We have all these different platforms. Platforms for enhancing customer satisfaction, like help desk. Platforms for improving sales, like CRM. But people are the ultimate platform. They underlie everything you do.
In spite of this, so much of the technology for managing people doesn’t really support them. No one has ever used HR software because they wanted to. They always used it because they had to. By definition, that’s not the kind of software that is successful.
Rypple set out to build HCM software people actually want to use. It’s a timely, powerful idea. Social software is different. People only use it because they want to use it. I was impressed that Rypple really lives the idea of social, real-time feedback through its product. They take the time to understand the needs of their customers and to incorporate those needs into its software.
4. What can social software bring to the enterprise?
Serendipity!

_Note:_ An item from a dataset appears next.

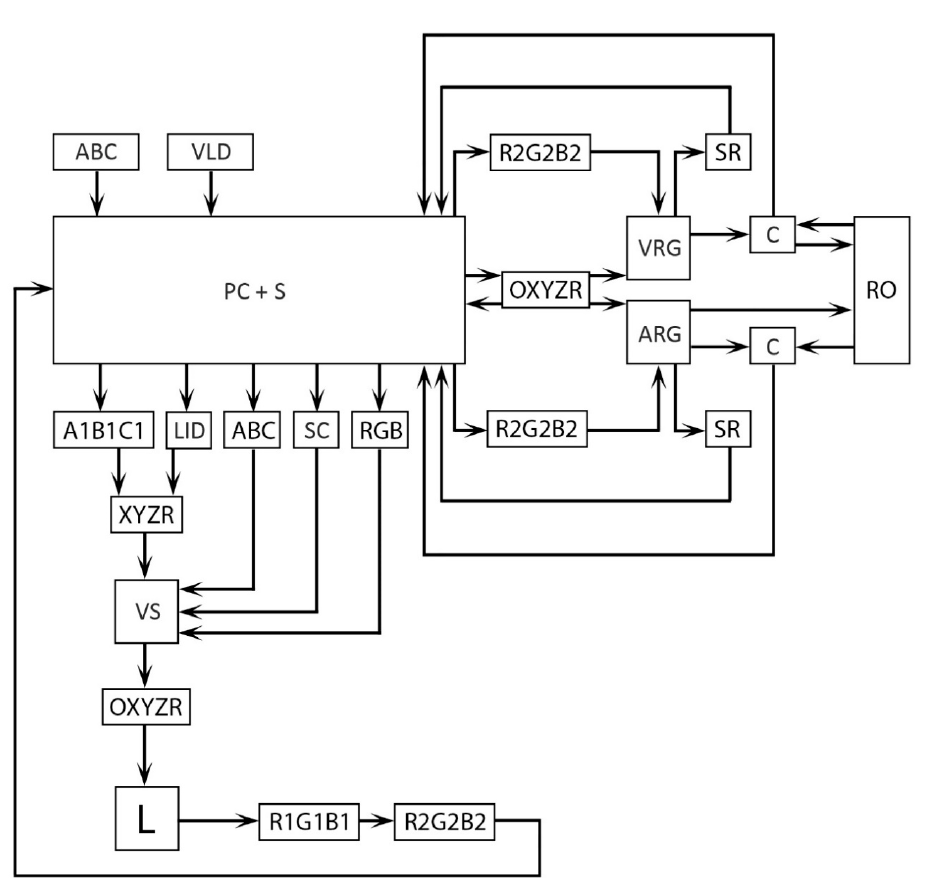
Figure 10. Block circuit of object illumination system designing by Virtual and Augmented Reality. ARG—Augmented Reality Glasses.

James Joyce famously said “I have not told half of what I saw.” If enterprise social networks are meant to fuel social learning and improve productivity and performance, accidental learning — via social discovery and recommendations — becomes a key component of a good platform.
5. What lessons have you learned along the way that you plan to bring to Rypple?
First, when it comes to social software, don’t focus on building something new. Focus on building something relevant. So much business software out there doesn’t enhance or improve performance.
Second, don’t build software with the purpose of selling a perpetual license. In today’s real-time world, we barely know what our requirements will be a month from now, never mind a year from now.
And finally, if you want to ensure that your software will lead to real increases in productivity, build it based on a philosophy of easy onboarding and adoption.